Bill Bryson's African Diary - Bill Bryson [8]
Gedi wasn’t rediscovered until the 1920s, by which time it was completely overgrown, but excavations since then have uncovered mosques, tombs, houses and a grand palace, spread across a 45-acre site. Monkeys run along the ruined walls, discreetly keeping an eye on visitors. The site still seems to half belong to the jungle, with mighty baobob trees growing up in what was once a busy lane or someone’s sitting room. At the end of the day, with long sun beams slanting through the forest, it was inexpressibly gorgeous. We were conducted around the site by Ali Abdala Alausy, the curator, a droll and cheerful man who was so clearly glad of visitors that he gave us what can only be called an exhaustive tour. There wasn’t an alcove or pediment to which we weren’t given a full history, not a pit or dwelling whose excavated contents weren’t thoroughly described. We left packed with knowledge and admiration, and ready for a very large drink.
We spent the night at the Driftwood Beachclub Hotel. The only other customers in the large dining room were a family of four at a distant table—white Kenyans on holiday, Nick supposed.
Everybody was tired after the sleepless train journey of the night before, but even so we were unusually subdued. I didn’t realize it at the time but this was because, with the exception of Jenny, who fears nothing, we were all quietly certain we were going to die in the morning.
Wednesday, October 2
A few years ago, I was on a scheduled flight on a 16-seater prop plane from Boston to my local airport in New Hampshire when the plane got lost in bad weather and couldn’t find the airport. For 40 minutes we flew around in a perplexed manner, occasionally dropping through the low clouds (which, I couldn’t help noticing, we shared with many mountaintops) before the pilot got his bearings, or lucky, and put us on the runway with a descent so steep that I sometimes still sit upright in bed at 3 a.m. thinking about it. I vowed then that I would never go on another light aircraft. Then two years ago I flew in a light aircraft across Fiji almost, but not quite, ahead of the leading edge of the biggest tropical storm I ever hope to experience and I vowed then that really, absolutely and under no conditions would I set foot on a light aircraft again.
And now here I was about to fly 400 kilometers into bandit country in a charter plane in a Third World nation. I mentioned my reservations to Nick Southern at breakfast.
“I know just what you mean,” he said with feeling. “I’m petrified myself.”

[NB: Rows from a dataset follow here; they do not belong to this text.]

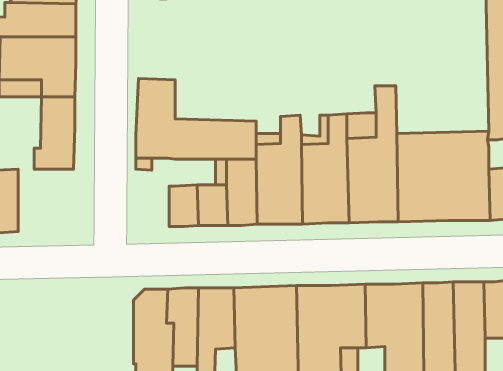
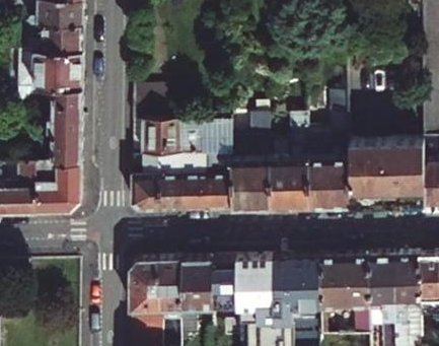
building: none -> [131,151,163,209]
building: none -> [34,160,80,212]

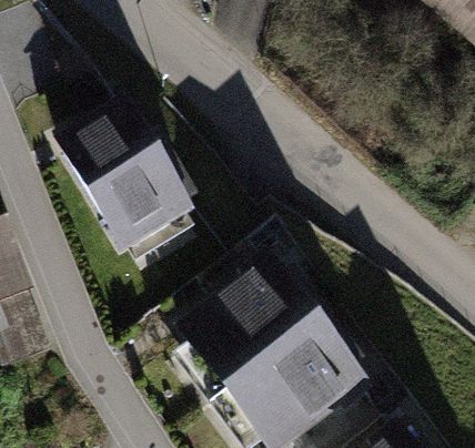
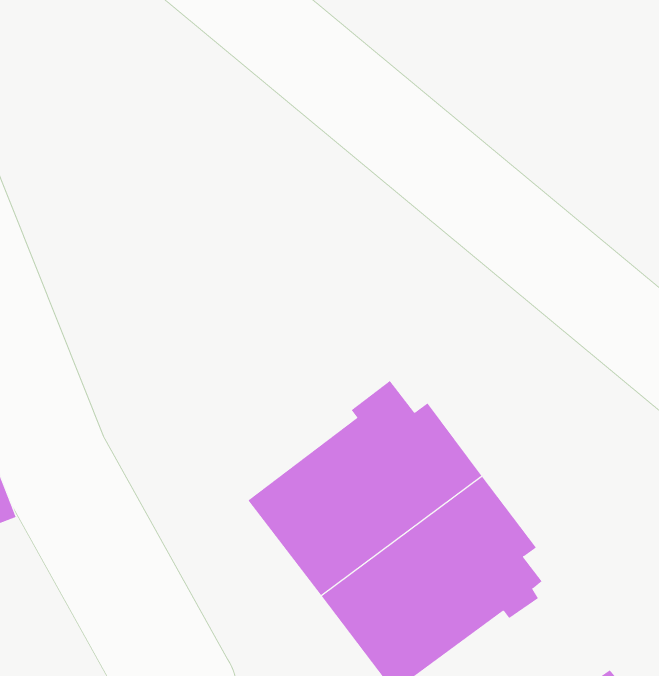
building: [65,111,193,246] -> none

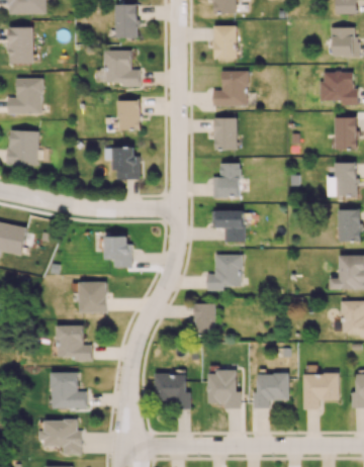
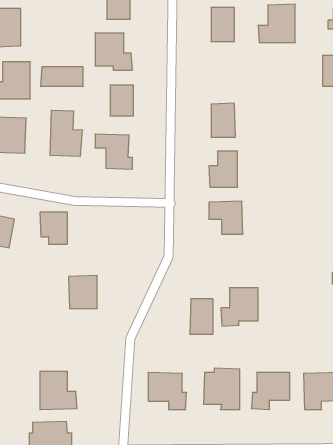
building: [212,70,248,106] -> [258,4,295,43]
building: none -> [41,67,83,87]
building: none -> [50,110,82,156]
building: [105,237,131,267] -> [40,212,67,244]
building: [206,255,242,291] -> [221,288,258,326]
building: [57,324,92,361] -> none

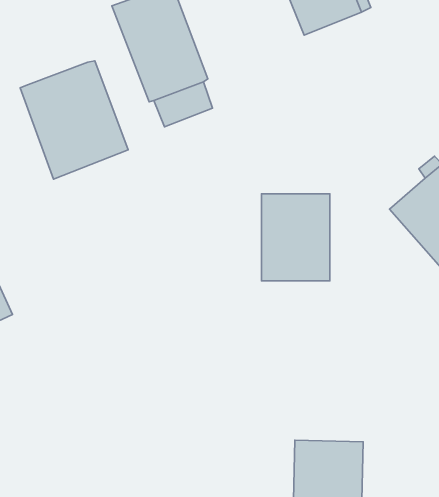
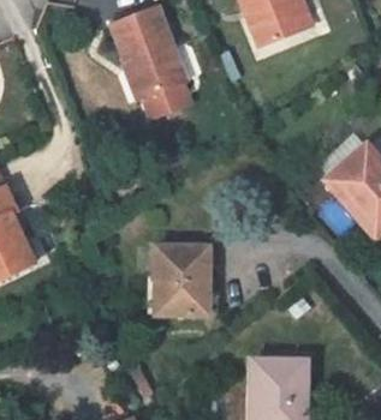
building: [20,61,128,179] -> none
building: [261,194,330,281] -> [155,247,208,314]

“That’s not quite what I was hoping to hear,” I said. “Absolutely bloody petrified,” he repeated for emphasis.
“I was rather counting on you to tell me everything is going to be fine, and that these planes never crash.”
“Oh, no, they crash all the time,” Nick said.
“I know they do, Nick. But I was hoping that you would tell me that somehow in Kenya they don’t and that for some reason that hasn’t occurred to me the world’s most outstanding pilots come here to do charter work.”
Nick didn’t seem to be listening to me any longer. “Crash all the time,” he said. “Poor Richard Leakey lost both his legs in a plane crash in Kenya, you know.”
“I’d heard that,” I said.
“And he was one of the lucky ones,” he added enigmatically.
Dan, also a piteous flier, arrived at the breakfast table just then. He was as white as a sheet, a condition somewhat exacerbated by the fact that he had inadvertently brushed his teeth with sun cream. Then poor Justin Linnane turned up looking similarly ghostly. He was uneasy because he had never been up in a small plane before and now learned that his debut experience was to be in the company of the three most hysterical fliers in Africa. Only Jenny remained serene.